● Document extract:

§

COVID-19: For information related to COVID-19 (formerly referred to as “novel coronavirus"), visit

VCU Massey Cancer Center


Long-term outlook

What is a psychosocial factor?

Psychosocial factors are those factors that affect a person psychologically or socially.

What are the psychosocial factors associated with prostate cancer?

Every person is different, and not all men have the same experience, thoughts or feelings; however, some common feelings and concerns may be present when a man is diagnosed with prostate cancer, including the following:

  • Threatened masculinity – the prostate gland is critical to a man’s sexual function; the possibility and actual diagnosis of prostate cancer can instill fear and anxiety for patients since it threatens their masculinity. They fear they will never be a “real man” again in terms of sexual performance. Treatment for prostate cancer that results in changes in sexual function also may affect a man’s ability to father a child. Rather than adopting a course of action in response to these fears, consider educating yourself so that you can make the best health decisions possible. Treatment considerations vary, as do their effects on sexual function. It is normal to be scared, angry or depressed when given this diagnosis. The good news is that prostate cancer is very treatable.
  • Feeling embarrassed or avoiding discussions about the diagnosis – each patient, together with their partner or family, should try their best to communicate about the diagnosis of prostate cancer, how it makes them feel, what their expectations are, what their fears are, etc. Prostate cancer affects not only the patient, but also those closest to him. Arm yourself and those around you with information and take the time to learn about your cancer diagnosis, the risks and benefits of various therapies, and the impact they may have on your life. Take the time for you and those you love to become informed.

§

● Information shown:
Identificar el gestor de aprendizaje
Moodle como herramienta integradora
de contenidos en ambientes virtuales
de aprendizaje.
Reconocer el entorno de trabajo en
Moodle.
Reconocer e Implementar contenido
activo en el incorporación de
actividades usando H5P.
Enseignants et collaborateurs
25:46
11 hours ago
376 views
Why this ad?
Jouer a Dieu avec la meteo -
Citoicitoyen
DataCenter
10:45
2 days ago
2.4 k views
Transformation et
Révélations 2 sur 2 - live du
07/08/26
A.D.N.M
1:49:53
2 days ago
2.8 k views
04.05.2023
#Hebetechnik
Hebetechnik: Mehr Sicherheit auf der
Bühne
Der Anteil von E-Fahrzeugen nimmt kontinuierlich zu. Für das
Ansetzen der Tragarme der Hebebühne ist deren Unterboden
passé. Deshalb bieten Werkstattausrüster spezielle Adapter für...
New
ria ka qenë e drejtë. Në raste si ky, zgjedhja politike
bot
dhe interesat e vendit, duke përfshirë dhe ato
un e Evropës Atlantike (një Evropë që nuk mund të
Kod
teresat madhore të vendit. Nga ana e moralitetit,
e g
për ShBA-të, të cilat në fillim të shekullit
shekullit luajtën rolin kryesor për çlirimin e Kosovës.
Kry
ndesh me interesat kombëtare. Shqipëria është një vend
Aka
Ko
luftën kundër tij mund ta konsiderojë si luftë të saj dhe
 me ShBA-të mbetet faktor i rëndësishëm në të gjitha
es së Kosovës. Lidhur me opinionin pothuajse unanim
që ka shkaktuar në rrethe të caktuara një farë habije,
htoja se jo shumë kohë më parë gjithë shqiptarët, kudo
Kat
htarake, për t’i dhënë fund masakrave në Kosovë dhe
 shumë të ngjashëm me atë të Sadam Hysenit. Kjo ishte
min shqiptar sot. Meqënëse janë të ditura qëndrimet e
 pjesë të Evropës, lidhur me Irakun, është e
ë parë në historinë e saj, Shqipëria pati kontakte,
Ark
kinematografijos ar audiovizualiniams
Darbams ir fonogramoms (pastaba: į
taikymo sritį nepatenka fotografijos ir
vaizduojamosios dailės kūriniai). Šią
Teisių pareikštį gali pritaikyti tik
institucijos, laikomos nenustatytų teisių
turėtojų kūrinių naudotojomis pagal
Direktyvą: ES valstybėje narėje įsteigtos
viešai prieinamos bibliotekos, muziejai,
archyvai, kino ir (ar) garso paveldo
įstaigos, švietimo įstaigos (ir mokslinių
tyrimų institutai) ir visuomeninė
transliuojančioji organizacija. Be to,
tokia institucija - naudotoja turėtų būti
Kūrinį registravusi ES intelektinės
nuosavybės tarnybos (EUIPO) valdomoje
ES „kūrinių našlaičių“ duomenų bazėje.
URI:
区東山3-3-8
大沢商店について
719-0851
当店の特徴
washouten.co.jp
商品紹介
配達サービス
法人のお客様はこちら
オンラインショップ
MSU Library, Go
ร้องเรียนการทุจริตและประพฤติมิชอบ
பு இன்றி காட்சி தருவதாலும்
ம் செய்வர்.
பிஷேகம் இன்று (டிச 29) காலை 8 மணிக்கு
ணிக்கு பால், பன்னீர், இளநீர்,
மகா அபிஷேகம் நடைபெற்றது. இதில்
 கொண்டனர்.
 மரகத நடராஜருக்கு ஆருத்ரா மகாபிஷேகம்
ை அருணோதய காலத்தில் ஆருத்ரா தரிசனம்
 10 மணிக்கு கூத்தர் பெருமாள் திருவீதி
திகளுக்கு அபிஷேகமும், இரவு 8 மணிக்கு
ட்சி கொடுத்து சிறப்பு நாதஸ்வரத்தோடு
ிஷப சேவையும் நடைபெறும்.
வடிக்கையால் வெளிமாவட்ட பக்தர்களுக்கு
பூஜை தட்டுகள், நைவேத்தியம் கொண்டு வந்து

§

● What needs to be done: Extend the prostate cancer text at the top of the page, picking up after its last sentence and keeping its style.

● Answer to this problem:
  • Being honest with yourself and with your physician – sometimes, men are embarrassed or feel guilty for ignoring possible signs of prostate cancer, or avoiding visits with their physician due to the nature of a prostate examination. Other times, men avoid going back see their physician once the diagnosis of prostate cancer is made, choosing instead to treat themselves with alternative medicines, or simply deny the diagnosis of cancer altogether. It is your responsibility to be honest with yourself and your health care provider, in order to form a partnership with your physician that is based on candid, honest dialogue to ensure the best care possible. It is normal to consider a second opinion and investigate all of the care options available to you, until you have made the best choice for yourself. Be assured that physicians understand getting a second opinion to confirm the diagnosis or to provide a different perspective on treatment options. Above all, become an advocate for your personal health care.
  • Being afraid to ask for help – it is normal to feel helpless, alone or isolated when you have been diagnosed with prostate cancer. Consider going to a support group. You will find numerous other men who understand your situation because they have been there themselves. Bring your partner or a friend as a support person, if you choose. You will be amazed at how much information you can gain from those who have “been there” and by the amount of stress eliminated in the knowledge that others truly do understand. Ask your physician where the prostate cancer support groups are in your area.

What can you do to help the man in your life with prostate cancer?

The following are some suggestions for helping the men in your life who may have or could have prostate cancer at some point in time:

  • Keep the lines of communication open.
    It is easy for someone with a diagnosis of prostate cancer to become depressed or to be in a state of denial. It also is normal for you to be sad, angry or in denial of the diagnosis. Open communication is critical during a stressful time like this. Strengthen your relationship by talking about how you feel.
  • My husband/father/son will not go to the doctor because he is embarrassed about the types of examinations necessary to check the prostate.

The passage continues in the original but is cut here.